→ Aufgaben
a – Wie lange sollten die Kinder laut dem Textausschnitt über die Prozession durch die Sonne marschieren?
b – Greife den Textausschnitt über die Kinder und die Prozession nach seinem letzten Satz auf und schreibe ihn weiter.

→ Textausschnitt
▼

Unsere Kinder haben sich jedenfalls auf die Prozession gefreut – Jesus durch die Straßen unserer Stadt begleiten? Da sind sie dabei! Zu feiern, dass Jesus sich im Brot ganz klein macht um immer bei uns sein zu können? Ja, auch das kann man Kindern im Alter von 5 Jahren erklären. Ihnen nahebringen, dass Jesus heute unsere Hilfe haben möchte, sie nicht braucht, aber sich freut, wenn wir für ihn da sind, ihn begleiten, seiner Sache helfen – das geht auch bei kleinen Kindern, die von Transsubstantiation keine Vorstellung haben. Aber sie zweieinhalb Stunden durch die Sonne marschieren zu lassen – sage mir keiner, dass das der Glaubenstiefe der Kleinen gut täte. Und schon gar nicht, wenn man ihnen zu erklären versucht, damit ein Zeichen zu setzen gegen den Glaubensschwund in der Gesellschaft.

▲

[Räumliche Annotationsdatensätze]
▼

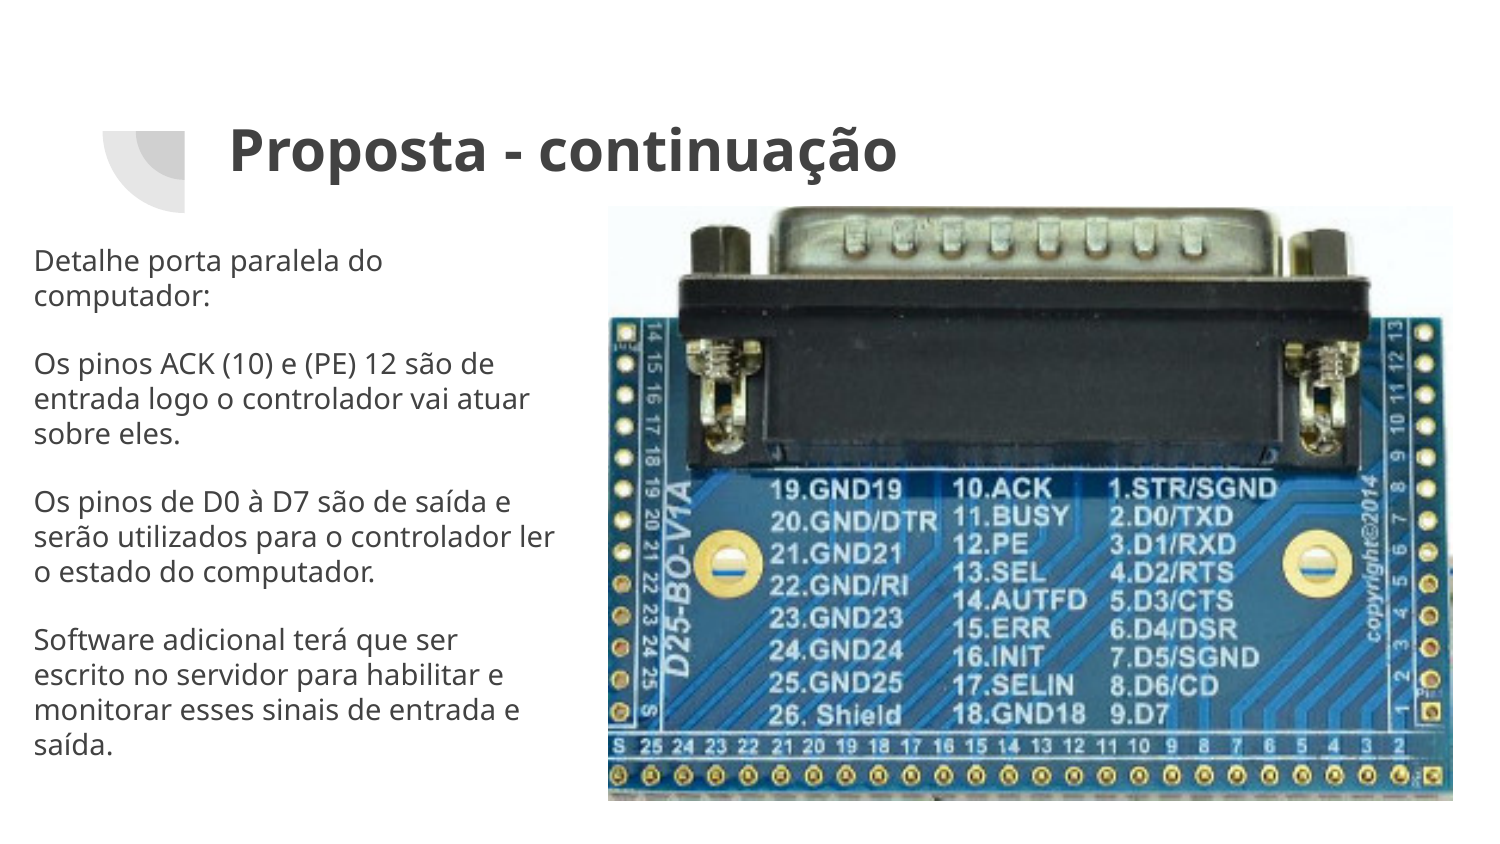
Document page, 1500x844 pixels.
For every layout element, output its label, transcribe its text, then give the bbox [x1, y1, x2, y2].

title Proposta - continuação [213, 98, 1368, 263]
picture [608, 206, 1453, 801]
list Detalhe porta paralela do computador: Os pinos ACK (10) e (PE) 12 são de entrada logo o controlador vai atuar sobre eles. Os pinos de D0 à D7 são de saída e serão utilizados para o controlador ler o estado do computador. Software adicional terá que ser escrito no servidor para habilitar e monitorar esses sinais de entrada e saída. [18, 227, 571, 801]
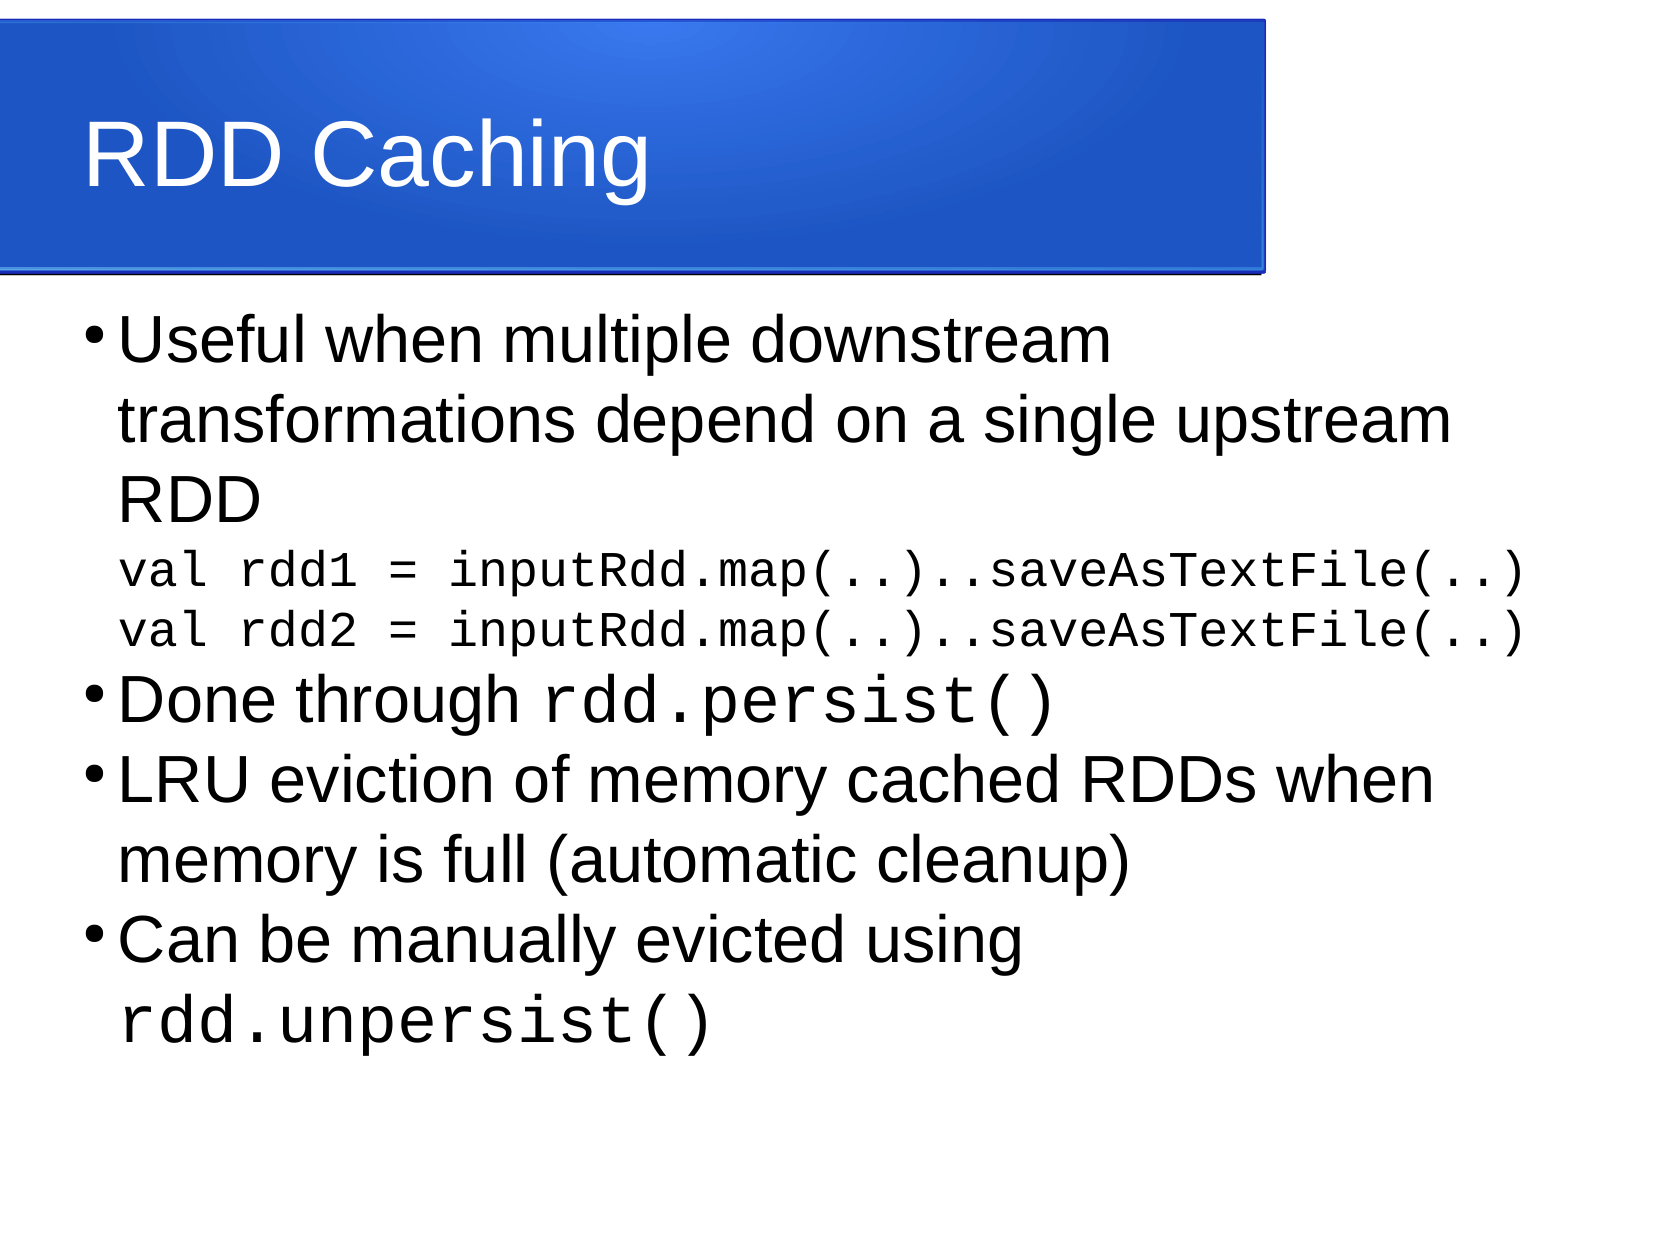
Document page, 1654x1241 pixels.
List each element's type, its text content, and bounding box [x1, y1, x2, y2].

▲

→ Ergebnisse in Reihenfolge
a – Zweieinhalb Stunden.

b –
Ich will damit nicht denjenigen vor den Kopf stoßen, die den Marsch dieser Prozessionen durchaus auch als Opfer betrachten, dass sie für den Herrn und für den Glauben in der Welt bringen. Und womöglich ist das Glaubenszeichen von vielen Hundert Menschen, die singend und betend hinter der Monstranz in einer Prozession laufen, auch für diejenigen beeindruckend, die dem Glauben fernstehen und deren Interesse geweckt werden könnte. Aber ich bin andererseits ganz sicher: Wer als „Ungläubiger“ in versteinerte Gesichter der Teilnehmer einer Fronleichnamsprozession schaut, die eher zum Ausdruck bringen, dass sie nicht dazu gehören als sie einzuladen teilzunehmen; wem vermittelt wird, dass sich da eine religiöse Elite auf den Weg begeben hat, mit einem solchen Marsch zu „bekehren“; wer keine Freude am Herrn sondern Frust und Verzweiflung über den Zustand der Welt gespiegelt bekommt, der wird sich eher abwenden, als sich vom Herrn im Brot beeindrucken zu lassen.

Lassen wir also – das ist mein Appell – nicht zu, dass Fronleichnam zu einer Gegenbewegung gegen irgendetwas – sei es die Säkularisierung der Gesellschaft oder den Einfluss anderer Religionen – verkommt. Fronleichnam ist ein österliches Fest, ein Fest der Freude, dass der Herr immer bei uns ist, vor allem in Gestalt von Brot und Wein in der Eucharistie. Wir können ihn immer besuchen, regelmäßig empfangen und bei vielen Gelegenheiten anbeten. Das wäre ein starkes Glaubensleben – dass es auch ein starkes Glaubenszeugnis abgibt, ist dann ein angenehmer und evangelisierender Nebeneffekt. Bei so einem Fest sind wir – und die Kinder gleich mit – im nächsten Jahr wieder mit Freude dabei!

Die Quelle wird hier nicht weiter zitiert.